Segundo Barbara de Cassua Mendes, 32 anos, mãe da criança, a filha teria sido abusada por funcionário da unidade de ensino, responsável por cuidar de alunos deficientes, durante festa de Carnaval. “Quando ela voltou da escola, notei que ela estava estranha. Questionei se tinha acontecido algo, mas ela não falou nada. Foi aí que percebi que sua calça estava molhada e com cheiro forte”, disse a mãe. “Pensei que minha filha tinha urinado na roupa, mas depois notei inflamação nas partes íntimas.”

Por estar sonolenta, a criança acabou dormindo sem falar sobre o assunto. Porém, na manhã seguinte, ao acordar se queixando de dificuldade para urinar e de dor nas partes íntimas, a garota detalhou o episódio. “Ela me contou que, durante o intervalo, foi seguida por funcionário da escola. Minha filha disse que até tentou correr, mas caiu numa escada e foi dominada pelo agressor, que a levou para o banheiro”, diz a mãe.

O caso foi registrado no 1º DP (Centro) de Santo André como estupro de vulnerável. A criança chegou a ser encaminhada ao IML (Instituto Médico-Legal) da cidade, onde realizou exame sexológico. O laudo deverá ficar pronto em prazo de 15 dias.</CW>

Segundo a Prefeitura de Santo André, a Secretaria da Educação “está colaborando com as investigações e não abre mão de que a Justiça seja feita”. (Daniel Macário)

Sociedade ainda enxerga vítima como culpada, destacam especialistas


Culpar a vítima é algo cultural, alertam especialistas ouvidos pelo Diário. A advogada criminalista Luiza Nagib Eluf considera que culpar a vítima “é o caminho para quem quer manter tudo como está”. “As mulheres, em geral, são manipuladas pelos agressores, que quase sempre são homens. Elas não querem enxergar a ocorrência de sérias agressões aos filhos, porque isso exigiria reação, uma tomada de posição da qual elas têm medo”, alega.

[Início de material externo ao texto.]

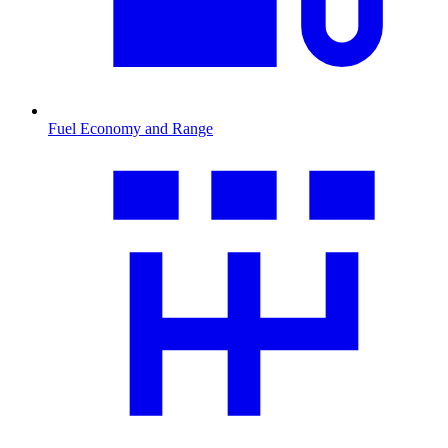
Fuel Economy and Range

Para a delegada titular de Defesa da Mulher de Diadema, Renata Cruppi, nada justifica a conduta de cunho sexual contra a vontade da vítima, no entanto, muita gente ainda considera a vítima culpada porque “seduziu, deu a entender algo, ou vestiu roupas que tenham provocado o ato”. “É extremamente importante publicar o que é a violência sexual, para que outras vítimas ou pessoas que estejam observando de fora abram a mente. Na dúvida, denuncie”, incentiva.

O coordenador da Comissão da Criança e do Adolescente do Conselho Estadual de Direitos Humanos, Ariel de Castro Alves, entende que as medidas tomadas até hoje para tentar coibir os crimes de estupro estão sendo insuficientes. “Faltam incentivos às denúncias, orientações preventivas para as próprias crianças e adolescentes, investigações dos casos denunciados. Também precisamos que os conselhos tutelares e as varas da infância e juventude sejam mais bem estruturadas”, cobra.